*GIVEN PROBLEM*. Copy, with no changes, the lines of the data below from the one containing "common name: Common wood-nymph" through the one containing "genus: Gobius", both included.

*EXERCISE INPUTS*.
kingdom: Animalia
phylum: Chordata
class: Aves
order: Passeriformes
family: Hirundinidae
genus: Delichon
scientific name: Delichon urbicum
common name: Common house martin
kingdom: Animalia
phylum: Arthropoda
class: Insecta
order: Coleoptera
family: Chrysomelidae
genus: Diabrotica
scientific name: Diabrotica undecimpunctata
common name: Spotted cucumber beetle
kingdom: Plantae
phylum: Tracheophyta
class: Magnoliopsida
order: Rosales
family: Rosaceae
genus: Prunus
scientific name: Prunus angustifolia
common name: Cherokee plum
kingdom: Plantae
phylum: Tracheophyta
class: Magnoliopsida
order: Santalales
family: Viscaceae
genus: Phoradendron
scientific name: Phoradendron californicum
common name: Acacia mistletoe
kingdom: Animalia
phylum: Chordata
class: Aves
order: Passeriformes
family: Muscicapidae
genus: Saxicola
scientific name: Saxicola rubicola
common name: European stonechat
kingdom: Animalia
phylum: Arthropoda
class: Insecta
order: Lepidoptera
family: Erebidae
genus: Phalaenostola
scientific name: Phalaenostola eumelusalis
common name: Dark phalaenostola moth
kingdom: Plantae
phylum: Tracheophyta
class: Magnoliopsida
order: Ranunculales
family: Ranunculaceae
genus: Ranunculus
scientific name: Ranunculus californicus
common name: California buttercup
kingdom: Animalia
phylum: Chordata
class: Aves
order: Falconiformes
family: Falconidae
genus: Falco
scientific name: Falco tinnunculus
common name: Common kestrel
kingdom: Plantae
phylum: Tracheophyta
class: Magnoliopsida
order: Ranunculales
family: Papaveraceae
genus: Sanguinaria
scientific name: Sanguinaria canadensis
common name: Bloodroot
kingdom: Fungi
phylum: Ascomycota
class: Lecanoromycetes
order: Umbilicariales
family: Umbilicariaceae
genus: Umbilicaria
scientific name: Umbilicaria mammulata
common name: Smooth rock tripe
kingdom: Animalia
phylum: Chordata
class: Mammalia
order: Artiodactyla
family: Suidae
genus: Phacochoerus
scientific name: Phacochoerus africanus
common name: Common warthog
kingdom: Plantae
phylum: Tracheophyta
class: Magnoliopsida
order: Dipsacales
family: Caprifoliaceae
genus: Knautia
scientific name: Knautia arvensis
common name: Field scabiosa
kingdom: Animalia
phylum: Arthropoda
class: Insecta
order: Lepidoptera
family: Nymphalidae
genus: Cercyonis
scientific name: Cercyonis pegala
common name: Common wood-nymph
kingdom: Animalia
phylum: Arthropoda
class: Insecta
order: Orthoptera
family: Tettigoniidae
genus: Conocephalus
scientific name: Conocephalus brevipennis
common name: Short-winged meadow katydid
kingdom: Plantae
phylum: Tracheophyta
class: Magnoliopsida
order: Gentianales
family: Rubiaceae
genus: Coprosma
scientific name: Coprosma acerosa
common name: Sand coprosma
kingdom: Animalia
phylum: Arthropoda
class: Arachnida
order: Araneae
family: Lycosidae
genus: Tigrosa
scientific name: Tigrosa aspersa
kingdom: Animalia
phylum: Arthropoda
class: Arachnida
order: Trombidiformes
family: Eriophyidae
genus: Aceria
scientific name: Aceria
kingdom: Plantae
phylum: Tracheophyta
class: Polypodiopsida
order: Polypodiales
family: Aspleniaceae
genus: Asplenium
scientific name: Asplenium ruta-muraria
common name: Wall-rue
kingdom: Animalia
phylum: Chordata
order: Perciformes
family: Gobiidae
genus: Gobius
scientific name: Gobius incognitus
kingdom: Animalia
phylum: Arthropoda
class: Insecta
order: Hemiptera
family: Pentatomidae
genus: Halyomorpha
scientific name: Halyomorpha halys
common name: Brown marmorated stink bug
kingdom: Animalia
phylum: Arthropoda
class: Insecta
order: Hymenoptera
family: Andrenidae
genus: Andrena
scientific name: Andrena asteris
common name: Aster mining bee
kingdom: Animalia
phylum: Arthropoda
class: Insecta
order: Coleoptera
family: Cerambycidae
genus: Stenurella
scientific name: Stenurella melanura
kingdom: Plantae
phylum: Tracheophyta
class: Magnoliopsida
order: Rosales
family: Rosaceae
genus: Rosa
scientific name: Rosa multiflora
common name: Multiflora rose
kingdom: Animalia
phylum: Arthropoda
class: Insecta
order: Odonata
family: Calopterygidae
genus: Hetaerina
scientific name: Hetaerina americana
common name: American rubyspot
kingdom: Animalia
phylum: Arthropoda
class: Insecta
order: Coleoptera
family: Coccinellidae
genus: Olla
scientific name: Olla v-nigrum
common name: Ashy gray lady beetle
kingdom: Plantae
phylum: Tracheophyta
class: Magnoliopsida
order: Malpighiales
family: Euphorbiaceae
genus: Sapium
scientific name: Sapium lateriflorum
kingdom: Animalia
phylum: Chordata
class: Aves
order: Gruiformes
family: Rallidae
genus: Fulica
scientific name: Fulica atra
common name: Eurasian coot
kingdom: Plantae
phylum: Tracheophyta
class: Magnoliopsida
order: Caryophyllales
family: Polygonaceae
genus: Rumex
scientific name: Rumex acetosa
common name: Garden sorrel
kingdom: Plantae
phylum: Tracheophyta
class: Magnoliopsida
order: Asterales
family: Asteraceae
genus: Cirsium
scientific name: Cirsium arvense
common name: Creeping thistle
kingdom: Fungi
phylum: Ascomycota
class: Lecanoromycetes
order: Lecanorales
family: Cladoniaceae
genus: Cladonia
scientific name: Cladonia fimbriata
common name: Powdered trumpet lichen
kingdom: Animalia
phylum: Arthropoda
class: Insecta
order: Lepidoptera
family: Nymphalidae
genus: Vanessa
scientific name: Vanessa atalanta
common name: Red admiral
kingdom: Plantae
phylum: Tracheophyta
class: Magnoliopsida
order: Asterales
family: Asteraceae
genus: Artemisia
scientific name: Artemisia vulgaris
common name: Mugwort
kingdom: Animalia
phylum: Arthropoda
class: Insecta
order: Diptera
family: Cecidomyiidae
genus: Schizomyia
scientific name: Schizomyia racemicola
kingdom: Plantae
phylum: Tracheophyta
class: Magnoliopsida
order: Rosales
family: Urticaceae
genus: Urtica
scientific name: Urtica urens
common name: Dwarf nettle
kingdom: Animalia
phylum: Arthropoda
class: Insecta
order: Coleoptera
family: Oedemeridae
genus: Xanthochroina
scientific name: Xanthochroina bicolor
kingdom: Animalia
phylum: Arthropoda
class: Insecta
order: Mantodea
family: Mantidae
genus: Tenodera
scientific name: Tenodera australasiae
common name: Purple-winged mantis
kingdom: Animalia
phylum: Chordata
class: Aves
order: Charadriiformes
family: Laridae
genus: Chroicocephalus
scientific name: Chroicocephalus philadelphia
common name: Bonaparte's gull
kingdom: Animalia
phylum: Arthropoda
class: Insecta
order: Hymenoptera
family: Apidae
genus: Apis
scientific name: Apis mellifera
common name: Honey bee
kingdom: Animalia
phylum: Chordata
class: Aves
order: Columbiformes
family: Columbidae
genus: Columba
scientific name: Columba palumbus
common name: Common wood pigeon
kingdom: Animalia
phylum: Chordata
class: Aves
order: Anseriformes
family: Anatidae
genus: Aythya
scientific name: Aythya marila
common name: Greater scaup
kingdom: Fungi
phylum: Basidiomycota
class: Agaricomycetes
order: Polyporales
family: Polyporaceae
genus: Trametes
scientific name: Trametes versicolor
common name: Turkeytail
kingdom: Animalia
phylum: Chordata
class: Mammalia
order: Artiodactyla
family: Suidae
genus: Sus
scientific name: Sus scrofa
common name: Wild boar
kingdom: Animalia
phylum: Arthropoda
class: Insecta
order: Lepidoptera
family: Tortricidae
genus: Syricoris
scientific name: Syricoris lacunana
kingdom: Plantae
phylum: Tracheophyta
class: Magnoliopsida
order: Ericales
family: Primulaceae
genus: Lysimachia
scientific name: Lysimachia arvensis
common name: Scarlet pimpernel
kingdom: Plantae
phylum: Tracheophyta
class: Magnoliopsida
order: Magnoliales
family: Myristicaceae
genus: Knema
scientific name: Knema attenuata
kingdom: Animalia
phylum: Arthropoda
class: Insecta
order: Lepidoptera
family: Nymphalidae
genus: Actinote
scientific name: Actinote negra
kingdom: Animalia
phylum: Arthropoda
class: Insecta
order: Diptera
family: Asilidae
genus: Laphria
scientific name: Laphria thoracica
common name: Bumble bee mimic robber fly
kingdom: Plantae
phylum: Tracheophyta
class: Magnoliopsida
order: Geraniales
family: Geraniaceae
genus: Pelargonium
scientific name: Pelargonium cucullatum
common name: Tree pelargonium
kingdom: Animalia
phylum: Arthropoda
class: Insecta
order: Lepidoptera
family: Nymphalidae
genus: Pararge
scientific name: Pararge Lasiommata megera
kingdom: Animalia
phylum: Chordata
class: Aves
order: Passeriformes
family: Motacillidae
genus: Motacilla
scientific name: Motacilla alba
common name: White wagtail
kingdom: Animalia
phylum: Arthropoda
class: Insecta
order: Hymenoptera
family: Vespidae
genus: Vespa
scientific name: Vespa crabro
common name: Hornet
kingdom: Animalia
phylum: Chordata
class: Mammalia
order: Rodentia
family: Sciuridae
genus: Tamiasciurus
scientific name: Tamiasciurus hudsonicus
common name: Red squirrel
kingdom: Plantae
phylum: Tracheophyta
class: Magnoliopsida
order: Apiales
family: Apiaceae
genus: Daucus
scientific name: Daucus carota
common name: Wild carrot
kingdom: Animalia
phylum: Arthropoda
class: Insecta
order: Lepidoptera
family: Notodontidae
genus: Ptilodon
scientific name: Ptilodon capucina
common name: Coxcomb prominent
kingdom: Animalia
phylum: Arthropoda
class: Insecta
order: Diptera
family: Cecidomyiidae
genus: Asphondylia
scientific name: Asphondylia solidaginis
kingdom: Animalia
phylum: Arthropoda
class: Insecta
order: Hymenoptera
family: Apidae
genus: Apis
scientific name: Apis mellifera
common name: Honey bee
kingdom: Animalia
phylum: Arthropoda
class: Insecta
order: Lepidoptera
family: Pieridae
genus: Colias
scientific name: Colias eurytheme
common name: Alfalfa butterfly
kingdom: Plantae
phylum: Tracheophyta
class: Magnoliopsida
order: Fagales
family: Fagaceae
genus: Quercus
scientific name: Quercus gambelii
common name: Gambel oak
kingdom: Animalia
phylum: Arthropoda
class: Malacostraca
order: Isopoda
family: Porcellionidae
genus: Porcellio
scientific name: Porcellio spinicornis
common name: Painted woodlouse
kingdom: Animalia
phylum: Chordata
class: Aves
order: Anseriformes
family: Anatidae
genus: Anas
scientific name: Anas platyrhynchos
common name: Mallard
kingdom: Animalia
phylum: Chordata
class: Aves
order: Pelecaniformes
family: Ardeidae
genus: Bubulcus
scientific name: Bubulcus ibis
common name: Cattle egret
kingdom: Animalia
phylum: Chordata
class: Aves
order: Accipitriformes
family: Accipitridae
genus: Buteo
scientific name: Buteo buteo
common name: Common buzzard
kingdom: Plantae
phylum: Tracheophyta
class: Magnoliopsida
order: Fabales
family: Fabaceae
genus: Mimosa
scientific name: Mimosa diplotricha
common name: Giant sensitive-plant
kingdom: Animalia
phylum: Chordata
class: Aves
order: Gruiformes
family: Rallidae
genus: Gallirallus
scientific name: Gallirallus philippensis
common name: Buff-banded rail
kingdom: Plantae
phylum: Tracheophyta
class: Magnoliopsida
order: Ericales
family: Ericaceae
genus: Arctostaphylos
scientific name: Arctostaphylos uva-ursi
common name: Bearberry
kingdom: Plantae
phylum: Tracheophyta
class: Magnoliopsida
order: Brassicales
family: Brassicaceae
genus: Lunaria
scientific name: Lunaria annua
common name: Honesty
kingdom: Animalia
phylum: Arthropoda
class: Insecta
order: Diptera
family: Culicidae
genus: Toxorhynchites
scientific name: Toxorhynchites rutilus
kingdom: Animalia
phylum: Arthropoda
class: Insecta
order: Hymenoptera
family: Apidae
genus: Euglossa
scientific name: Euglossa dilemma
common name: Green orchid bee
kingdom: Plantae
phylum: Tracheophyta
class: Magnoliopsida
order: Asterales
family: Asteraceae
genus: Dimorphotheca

*ANSWER TO THIS EXERCISE*.
common name: Common wood-nymph
kingdom: Animalia
phylum: Arthropoda
class: Insecta
order: Orthoptera
family: Tettigoniidae
genus: Conocephalus
scientific name: Conocephalus brevipennis
common name: Short-winged meadow katydid
kingdom: Plantae
phylum: Tracheophyta
class: Magnoliopsida
order: Gentianales
family: Rubiaceae
genus: Coprosma
scientific name: Coprosma acerosa
common name: Sand coprosma
kingdom: Animalia
phylum: Arthropoda
class: Arachnida
order: Araneae
family: Lycosidae
genus: Tigrosa
scientific name: Tigrosa aspersa
kingdom: Animalia
phylum: Arthropoda
class: Arachnida
order: Trombidiformes
family: Eriophyidae
genus: Aceria
scientific name: Aceria
kingdom: Plantae
phylum: Tracheophyta
class: Polypodiopsida
order: Polypodiales
family: Aspleniaceae
genus: Asplenium
scientific name: Asplenium ruta-muraria
common name: Wall-rue
kingdom: Animalia
phylum: Chordata
order: Perciformes
family: Gobiidae
genus: Gobius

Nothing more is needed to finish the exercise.